13. Neither DIMAC Holdings nor DIMAC Operating is an "investment company"
or a company controlled by an "investment company," within the meaning of the
Investment Company Act of 1940, as amended.
14. To our knowledge, there is no Proceeding seeking to restrain, enjoin,
prevent the consummation of or otherwise challenge the Securities Purchase
Agreement or any of the other Documents to be delivered at the Closing or the
transactions contemplated thereby.
15. The Indenture is not required to be qualified under the Trust Indenture
Act of 1939, as amended.
In the course of preparation by DIMAC Operating of the Offering Circular,
we have participated in conferences with officers of the Companies,
representatives of the auditors of the Companies, at which conferences the
contents of the Offering Circular and related matters were discussed.
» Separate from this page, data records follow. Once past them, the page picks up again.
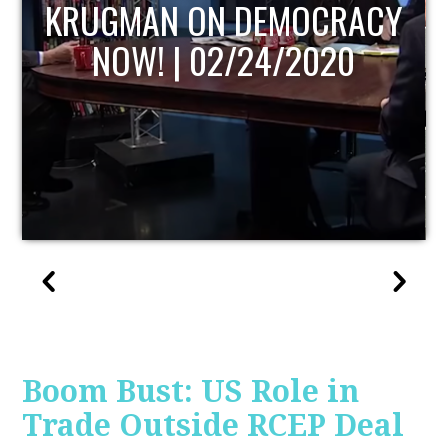
Y
UPDATE
Boom Bust: US Role in
Trade Outside RCEP Deal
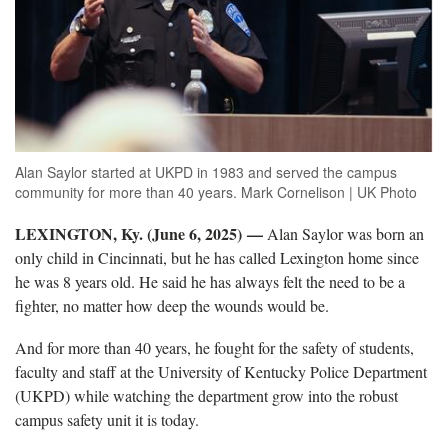
Alan Saylor started at UKPD in 1983 and served the campus
community for more than 40 years. Mark Cornelison | UK Photo
LEXINGTON, Ky. (June 6, 2025) —
Alan Saylor was born an
only child in Cincinnati, but he has called Lexington home since
he was 8 years old. He said he has always felt the need to be a
fighter, no matter how deep the wounds would be.
And for more than 40 years, he fought for the safety of students,
faculty and staff at the University of Kentucky Police Department
(UKPD) while watching the department grow into the robust
campus safety unit it is today.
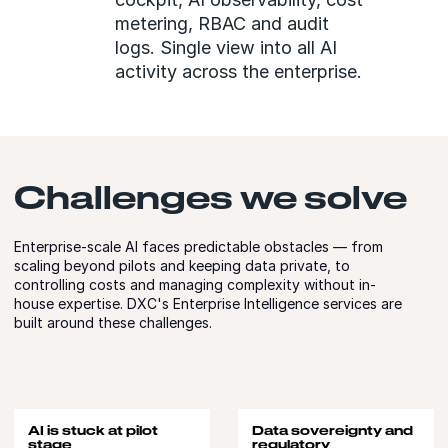
metering, RBAC and audit
logs. Single view into all AI
activity across the enterprise.
Challenges we solve
Enterprise-scale AI faces predictable obstacles — from
scaling beyond pilots and keeping data private, to
controlling costs and managing complexity without in-
house expertise. DXC's Enterprise Intelligence services are
built around these challenges.
AI is stuck at pilot
Data sovereignty and
stage
regulatory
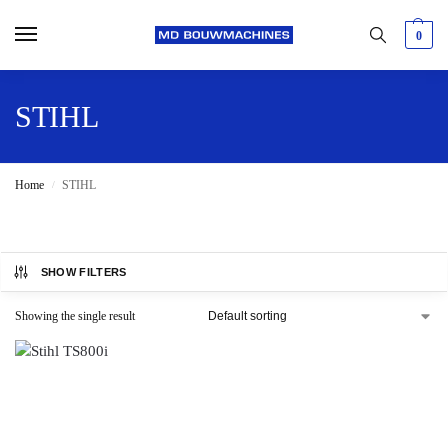
0
STIHL
Home
STIHL
/
SHOW FILTERS
Showing the single result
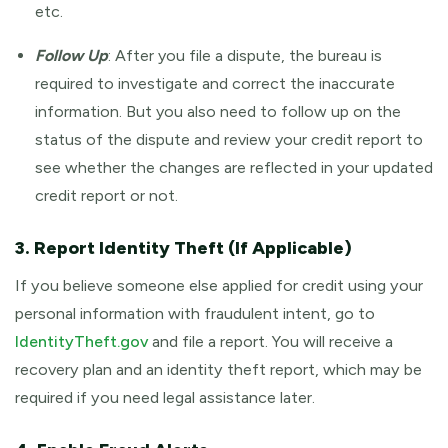
etc.
Follow Up
: After you file a dispute, the bureau is
required to investigate and correct the inaccurate
information. But you also need to follow up on the
status of the dispute and review your credit report to
see whether the changes are reflected in your updated
credit report or not.
3. Report Identity Theft (If Applicable)
If you believe someone else applied for credit using your
personal information with fraudulent intent, go to
IdentityTheft.gov
and file a report. You will receive a
recovery plan and an identity theft report, which may be
required if you need legal assistance later.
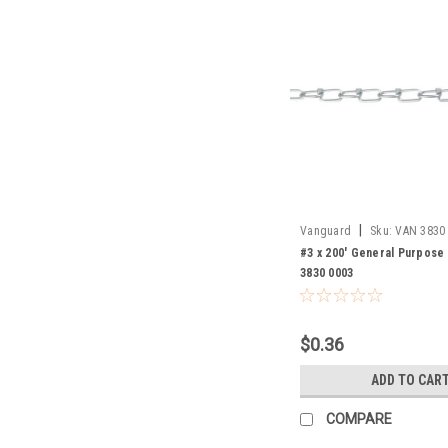
|
Vanguard
Sku:
VAN 3830
#3 x 200' General Purpose 
3830 0003
$0.36
ADD TO CAR
COMPARE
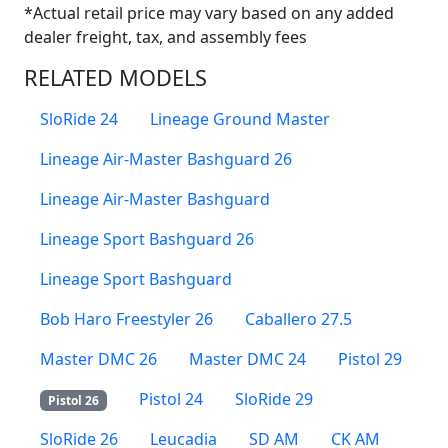
*Actual retail price may vary based on any added
dealer freight, tax, and assembly fees
RELATED MODELS
SloRide 24
Lineage Ground Master
Lineage Air-Master Bashguard 26
Lineage Air-Master Bashguard
Lineage Sport Bashguard 26
Lineage Sport Bashguard
Bob Haro Freestyler 26
Caballero 27.5
Master DMC 26
Master DMC 24
Pistol 29
Pistol 24
SloRide 29
Pistol 26
SloRide 26
Leucadia
SD AM
CK AM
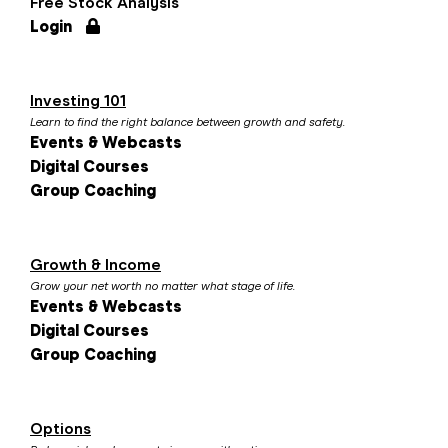
Free Stock Analysis
Login
Investing 101
Learn to find the right balance between growth and safety.
Events & Webcasts
Digital Courses
Group Coaching
Growth & Income
Grow your net worth no matter what stage of life.
Events & Webcasts
Digital Courses
Group Coaching
Options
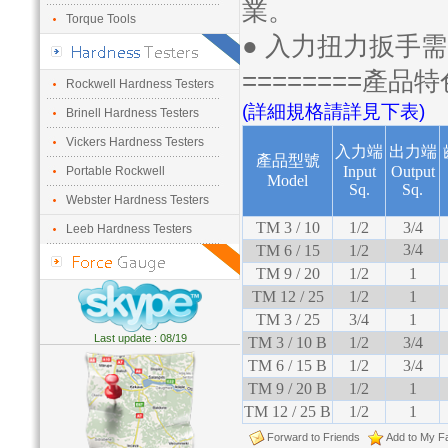
業。
Torque Tools
● 入力扭力扳手
========產品特
Rockwell Hardness Testers
(詳細規格請詳見下表)
Brinell Hardness Testers
Vickers Hardness Testers
入力端
出力端
產品型號
Input
Output
Portable Rockwell
Model
Sq.
Sq.
Webster Hardness Testers
TM 3 / 10
1/2
3/4
Leeb Hardness Testers
3/4
TM 6 / 15
1/2
TM 9 / 20
1/2
1
TM 12 / 25
1/2
1
TM 3 / 25
3/4
1
Last update : 08/19
TM 3 / 10 B
1/2
3/4
TM 6 / 15 B
1/2
3/4
TM 9 / 20 B
1/2
1
TM 12 / 25 B
1/2
1
Forward to Friends
Add to My Fa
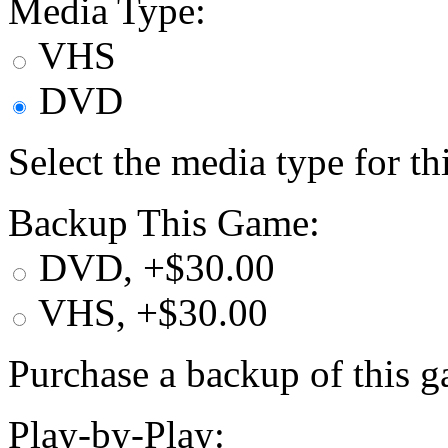
Media Type:
VHS
DVD
Select the media type for t
Backup This Game:
DVD, +$30.00
VHS, +$30.00
Purchase a backup of this g
Play-by-Play:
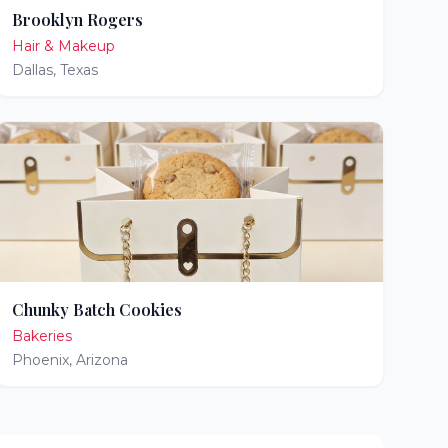
Brooklyn Rogers
Hair & Makeup
Dallas
,
Texas
Chunky Batch Cookies
Bakeries
Phoenix
,
Arizona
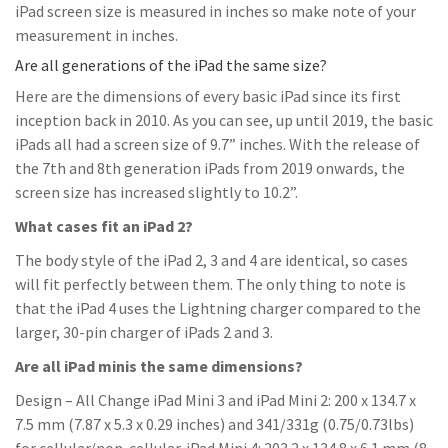
iPad screen size is measured in inches so make note of your
measurement in inches.
Are all generations of the iPad the same size?
Here are the dimensions of every basic iPad since its first
inception back in 2010. As you can see, up until 2019, the basic
iPads all had a screen size of 9.7” inches. With the release of
the 7th and 8th generation iPads from 2019 onwards, the
screen size has increased slightly to 10.2”.
What cases fit an iPad 2?
The body style of the iPad 2, 3 and 4 are identical, so cases
will fit perfectly between them. The only thing to note is
that the iPad 4 uses the Lightning charger compared to the
larger, 30-pin charger of iPads 2 and 3.
Are all iPad minis the same dimensions?
Design – All Change iPad Mini 3 and iPad Mini 2: 200 x 134.7 x
7.5 mm (7.87 x 5.3 x 0.29 inches) and 341/331g (0.75/0.73lbs)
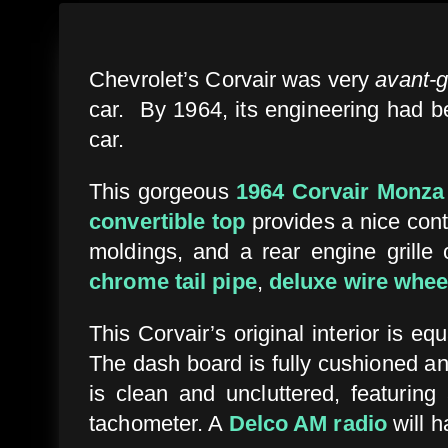
Chevrolet’s Corvair was very
avant-
car. By 1964, its engineering had be
car.
This gorgeous
1964 Corvair Monza
convertible top
provides a nice cont
moldings, and a rear engine grille 
chrome tail pipe
,
deluxe wire whee
This Corvair’s original interior is eq
The dash board is fully cushioned an
is clean and uncluttered, featurin
tachometer. A
Delco AM radio
will 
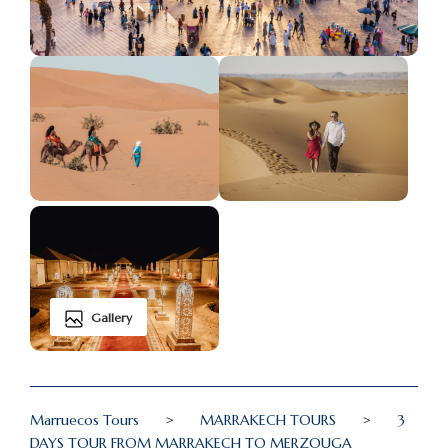
Gallery
Marruecos Tours
>
MARRAKECH TOURS
>
3
DAYS TOUR FROM MARRAKECH TO MERZOUGA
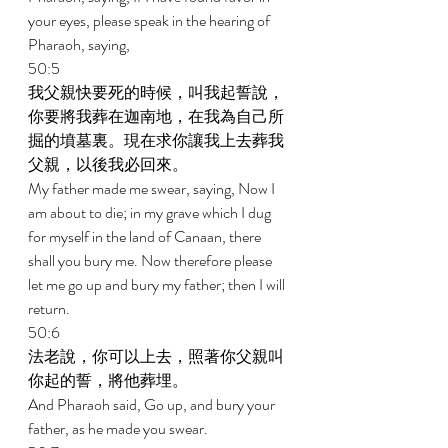
your eyes, please speak in the hearing of 
Pharaoh, saying, 
50:5 
我父親快要死的時候，叫我起誓說，
你要將我葬在迦南地，在我為自己所
掘的墳墓裏。現在求你讓我上去葬我
父親，以後我必回來。 
My father made me swear, saying, Now I 
am about to die; in my grave which I dug 
for myself in the land of Canaan, there 
shall you bury me. Now therefore please 
let me go up and bury my father; then I will 
return. 
50:6 
法老說，你可以上去，照著你父親叫
你起的誓，將他葬埋。 
And Pharaoh said, Go up, and bury your 
father, as he made you swear. 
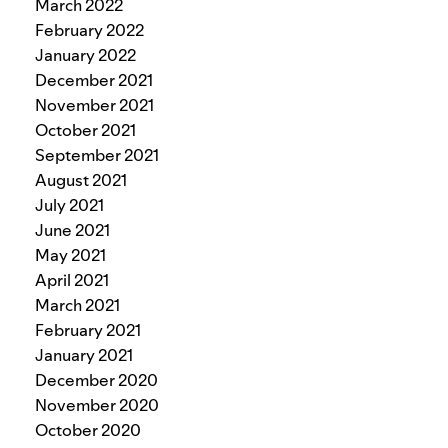
March 2022
February 2022
January 2022
December 2021
November 2021
October 2021
September 2021
August 2021
July 2021
June 2021
May 2021
April 2021
March 2021
February 2021
January 2021
December 2020
November 2020
October 2020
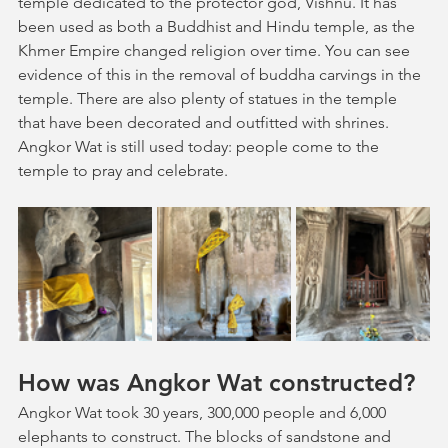
temple dedicated to the protector god, Vishnu. It has 
been used as both a Buddhist and Hindu temple, as the 
Khmer Empire changed religion over time. You can see 
evidence of this in the removal of buddha carvings in the 
temple. There are also plenty of statues in the temple 
that have been decorated and outfitted with shrines. 
Angkor Wat is still used today: people come to the 
temple to pray and celebrate.
How was Angkor Wat constructed?
Angkor Wat took 30 years, 300,000 people and 6,000 
elephants to construct. The blocks of sandstone and 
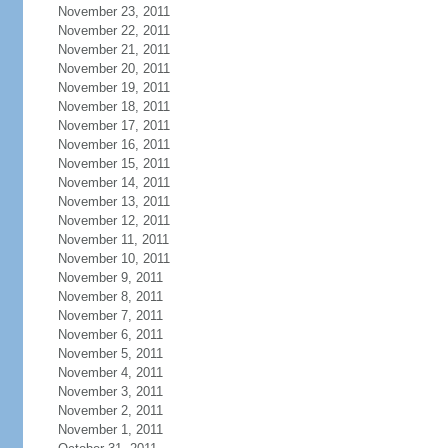
November 23, 2011
November 22, 2011
November 21, 2011
November 20, 2011
November 19, 2011
November 18, 2011
November 17, 2011
November 16, 2011
November 15, 2011
November 14, 2011
November 13, 2011
November 12, 2011
November 11, 2011
November 10, 2011
November 9, 2011
November 8, 2011
November 7, 2011
November 6, 2011
November 5, 2011
November 4, 2011
November 3, 2011
November 2, 2011
November 1, 2011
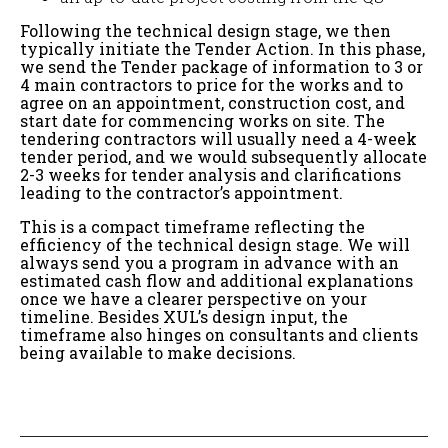
Following the technical design stage, we then
typically initiate the Tender Action. In this phase,
we send the Tender package of information to 3 or
4 main contractors to price for the works and to
agree on an appointment, construction cost, and
start date for commencing works on site. The
tendering contractors will usually need a 4-week
tender period, and we would subsequently allocate
2-3 weeks for tender analysis and clarifications
leading to the contractor’s appointment.
This is a compact timeframe reflecting the
efficiency of the technical design stage. We will
always send you a program in advance with an
estimated cash flow and additional explanations
once we have a clearer perspective on your
timeline. Besides XUL’s design input, the
timeframe also hinges on consultants and clients
being available to make decisions.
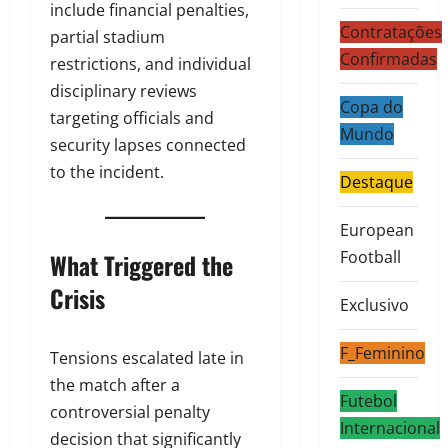
include financial penalties,
Contratações
partial stadium
Confirmadas
restrictions, and individual
disciplinary reviews
Copa do
targeting officials and
Mundo
security lapses connected
to the incident.
Destaque
European
Football
What Triggered the
Crisis
Exclusivo
F_Feminino
Tensions escalated late in
the match after a
Futebol
controversial penalty
Internacional
decision that significantly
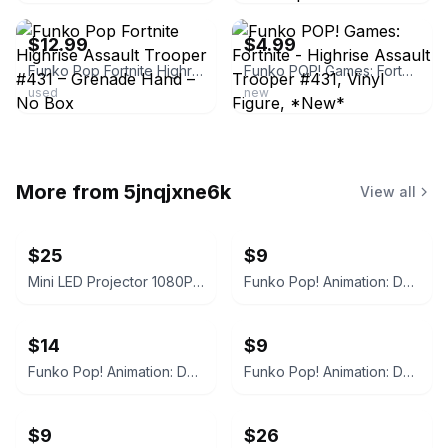
$12.99
$4.99
Funko Pop Fortnite Highrise Assault Trooper #431 – Grenade Hand – No Box
Funko POP! Games: Fortnite - Highrise Assault Trooper #431, Vinyl Figure, *New*
used
new
More from
5jnqjxne6k
View all
$25
$9
Mini LED Projector 1080P Supported Wired Screen
Funko Pop! Animation: Demon Slayer - Sabito #1404
$14
$9
Funko Pop! Animation: Demon Slayer Nezuko Kamado #1264 BoxLunch Exclusive
Funko Pop! Animation: Demon Slayer - Makomo #1405
$9
$26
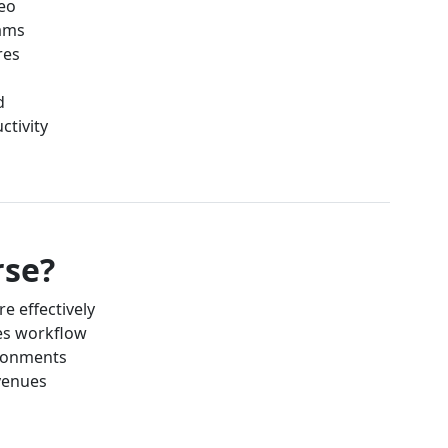
deo
eams
res
d
ctivity
rse?
e effectively
es workflow
ronments
 venues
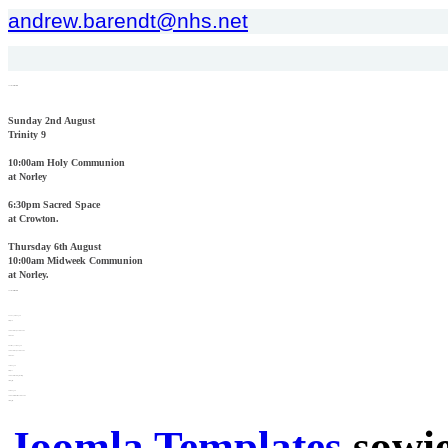
andrew.barendt@nhs.net
Church Services This Week
Sunday 2nd August
Trinity 9
10:00am Holy Communion
at Norley
6:30pm Sacred Space
at Crowton.
Thursday 6th August
10:00am Midweek Communion
at Norley.
Church Services Next Week
Sunday 9th August
Trinity 10
10:00am Holy Communion
at Crowton
Thursday 13th August
10:00am Holy Communion
at Crowton.
16th August
Trinity 11
10:00am Morning Worship
at Kingsley.
20th August
10:00am Midweek Communion
at Kingsley.
Joomla Templates
sowie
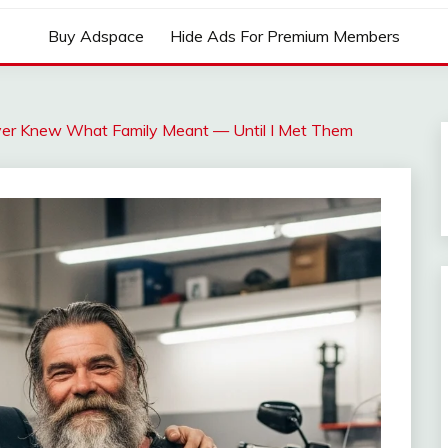
Buy Adspace
Hide Ads For Premium Members
Never Knew What Family Meant — Until I Met Them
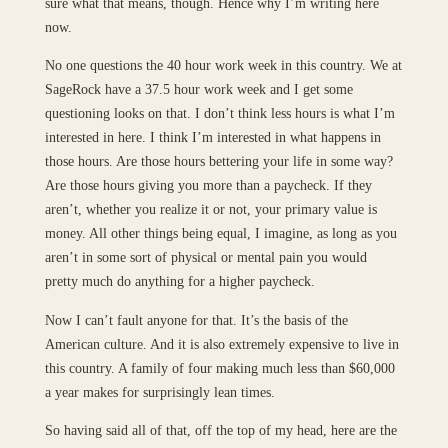
sure what that means, though. Hence why I’m writing here
now.
No one questions the 40 hour work week in this country. We at
SageRock have a 37.5 hour work week and I get some
questioning looks on that. I don’t think less hours is what I’m
interested in here. I think I’m interested in what happens in
those hours. Are those hours bettering your life in some way?
Are those hours giving you more than a paycheck. If they
aren’t, whether you realize it or not, your primary value is
money. All other things being equal, I imagine, as long as you
aren’t in some sort of physical or mental pain you would
pretty much do anything for a higher paycheck.
Now I can’t fault anyone for that. It’s the basis of the
American culture. And it is also extremely expensive to live in
this country. A family of four making much less than $60,000
a year makes for surprisingly lean times.
So having said all of that, off the top of my head, here are the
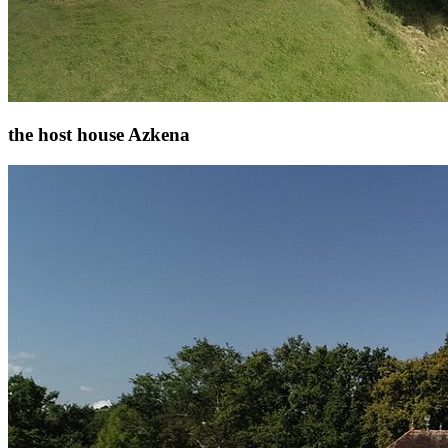
the host house Azkena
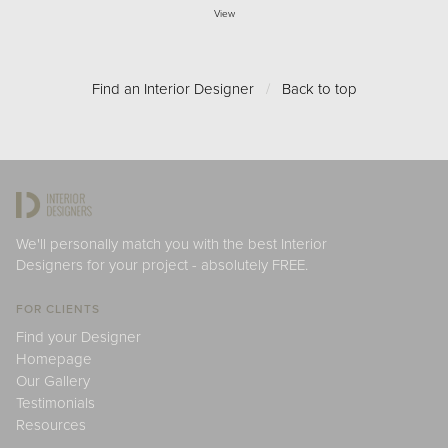
View
Find an Interior Designer
/
Back to top
We'll personally match you with the best Interior
Designers for your project - absolutely FREE.
FOR CLIENTS
Find your Designer
Homepage
Our Gallery
Testimonials
Resources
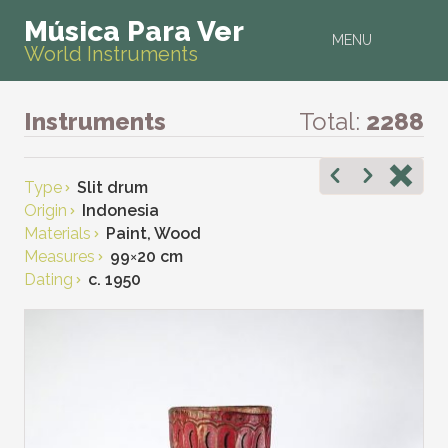
Música Para Ver
MENU
World Instruments
Instruments
Total:
2288
Type
Slit drum
Origin
Indonesia
Materials
Paint, Wood
Measures
99
×
20 cm
Dating
c. 1950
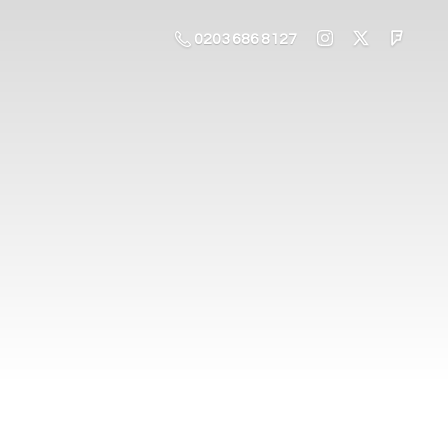
0203 686 8127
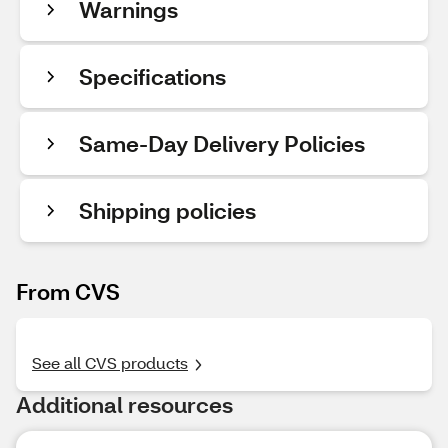
Warnings
Specifications
Same-Day Delivery Policies
Shipping policies
From CVS
See all CVS products
Additional resources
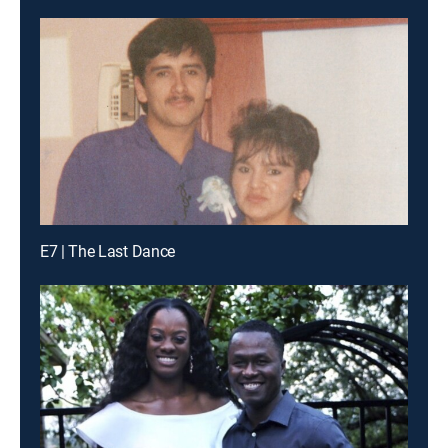
E7 | The Last Dance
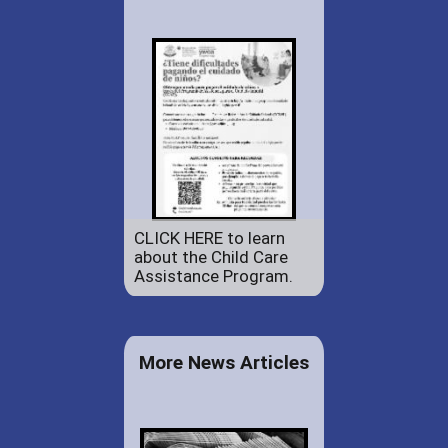
CLICK HERE to learn
about the Child Care
Assistance Program.
More News Articles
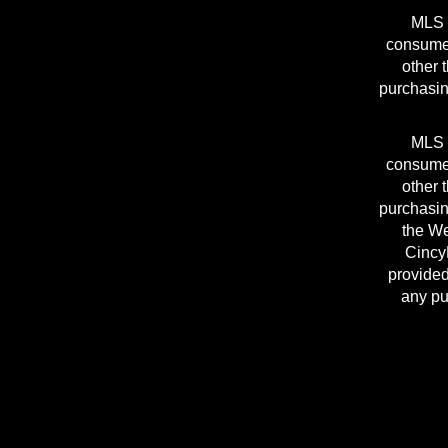
MLS I
consumer
other 
purchasin
MLS I
consumer
other 
purchasin
the We
Cincy
provided
any pu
We are not
passing upon and do not assume any responsibility for the accuracy, completeness
and fairness of the statements contained the Offering Circular and our judgments
as to materiality are, to the extent we deem appropriate, based in part upon the
view of appropriate officers and other representatives of the Companies. Based
on such participation in the preparation of the Offering Circular, we do not
believe that (a) the Offering Circular (other than the financial statements and
all other financial data included therein or omitted therefrom as to which we
express no opinion or belief), at the date thereof and at the date hereof,
contained or contains any untrue statement of a material fact or omitted or
omits to state a material fact required to be stated therein or necessary in
order to make the statements therein, in light of the circumstances under which
they were made, not misleading.
The opinions expressed herein are limited to questions arising under the
Federal laws of the United States of America, the laws of the State of New York
and the General Corporation Law of the State of Delaware.
We express no opinion as to the enforceability of any indemnification or
contribution provision contemplated by the Securities Purchase Agreement or by
any document referred to therein to the extent the rights to indemnification or
contribution provided for therein are violative of any law, rule or regulation
(including any securities law, rule or regulation) or public policy relating
thereto.
This opinion is given pursuant to Section 2.1(b)(i) of the Securities
Purchase Agreement. This opinion may not be used or relied upon by or published
or communicated to any person or entity other than the addressees hereof for any
purpose whatsoever without our prior written consent in each instance.